After reawakening, Terry tries another hold-up (this time as Rod Stewart), but a stroke of bad luck and a gang of amateurs interfere. During this, one of the thugs tries to shoot but fails to kill him (he had loaded his gun with blanks). Thinking himself to be an angel now, Terry reconsiders his ways, seeks advice in a church, and then he follows several 'signs' to another town. In a bar, he meets Steve Garner (Elias Koteas), an embittered young man and a wheelchair user. In order to bring him out of his self-pity, Terry engages him in a fist-fight - on equal terms, sitting fixed on a stool -; Steve, taken with Terry's acceptance of him as a person, not a cripple, strikes up a friendship with Terry and offers him a place to stay at the youth center for children and teens, which he runs with his sister Rose (Linda Kozlowski).

Rose is at first suspicious about Terry, but Terry proves himself by slyly intimidating two drug dealers into leaving the center's area and helping out as much as he can, and Rose gradually falls in love with him. The center itself, however, is in financial difficulties, since its backer George Bealeman (Parley Baer), while claiming himself to be a faithful Christian, refuses to provide any more funds. Since he has no angel's powers, Terry uses his technical know-how to convince him otherwise: by recording and re-editing a segment from TV Evangelist Rev. Barton's (Ben Slack) telecast (which Bealeman watches feverently), and fitting the cross at the rooftop of the center's church with lighting effects, triggered by his universal remote.

At the evening where Bealeman drops by, however, two police detectives close in on Terry. Steve, who happens to overhear them, rushes off in his wheelchair to warn Terry, but during the flight he injures himself critically, slowly bleeding to death. Just after Bealeman has left, he arrives at the center, and while Rose runs to calls an ambulance, Steve delivers his warning. Afraid of death, Steve feels lost, and Terry, recalling his own experiences, gives him last comfort by assuring that he will find a place in Heaven. Reassured, Steve dies in the arms of Terry and Rose.

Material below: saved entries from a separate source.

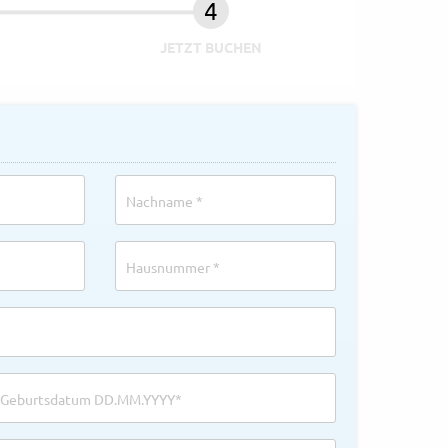
JETZT BUCHEN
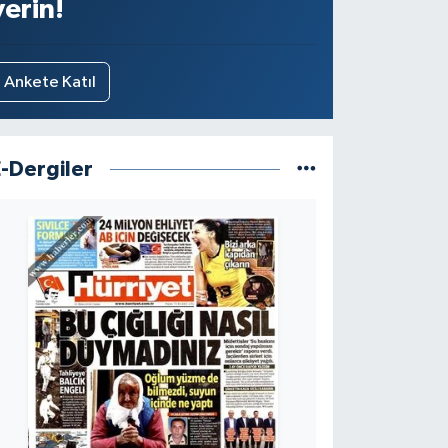
verin!
Ankete Katıl
E-Dergiler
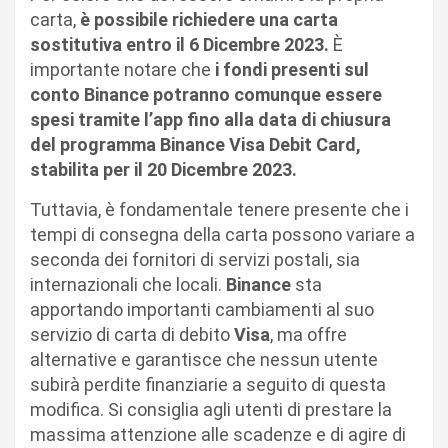
carta,
è possibile richiedere una carta
sostitutiva entro il 6 Dicembre 2023.
È
importante notare che
i fondi presenti sul
conto Binance potranno comunque essere
spesi tramite l’app fino alla data di chiusura
del programma Binance Visa Debit Card,
stabilita per il 20 Dicembre 2023.
Tuttavia, è fondamentale tenere presente che i
tempi di consegna della carta possono variare a
seconda dei fornitori di servizi postali, sia
internazionali che locali.
Binance
sta
apportando importanti cambiamenti al suo
servizio di carta di debito
Visa
, ma offre
alternative e garantisce che nessun utente
subirà perdite finanziarie a seguito di questa
modifica. Si consiglia agli utenti di prestare la
massima attenzione alle scadenze e di agire di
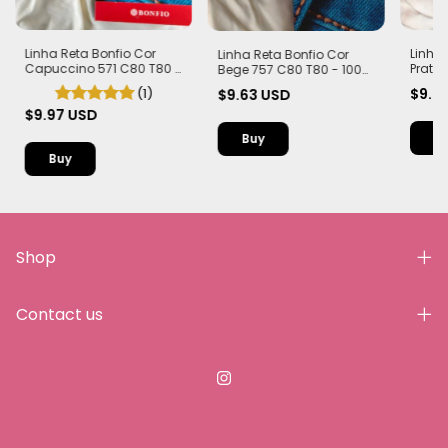
Linha 
Linha Reta Bonfio Cor
Linha Reta Bonfio Cor
Prata
Capuccino 571 C80 T80 -
Bege 757 C80 T80 - 100%
Poliés
100% Poliéster Tex 40 |
Poliéster Tex 40 | Carretel
$9.6
(1)
$9.63 USD
com 
Carretel com 5000m
com 5000m
$9.97 USD
Shop
Contact us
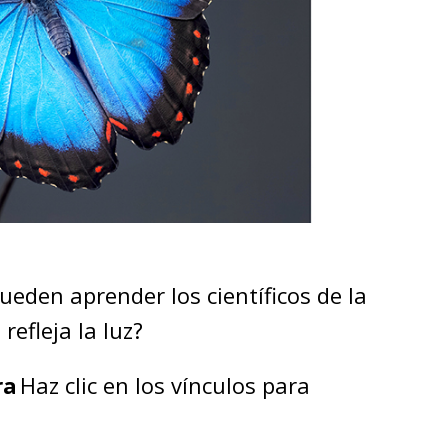
ueden aprender los científicos de la
efleja la luz?
ra
Haz clic en los vínculos para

Terry then announces that he has to leave, and trying to comfort Rose, he reveals that he is "almost an angel"; Rose is understandably skeptical. But after he leaves, she checks Terry's universal remote which he had left her as a keepsake, only to discover that it contains no batteries, and the cross nevertheless begins to shine brilliantly on its own. She runs after Terry and calls out to him. Distracted, Terry slips and falls right before a speeding truck - only to have it pass right through him. Having passed his angel's exam, Terry continues on his quest to do God's work (though not without promising to return), and Rose is left comforted at last.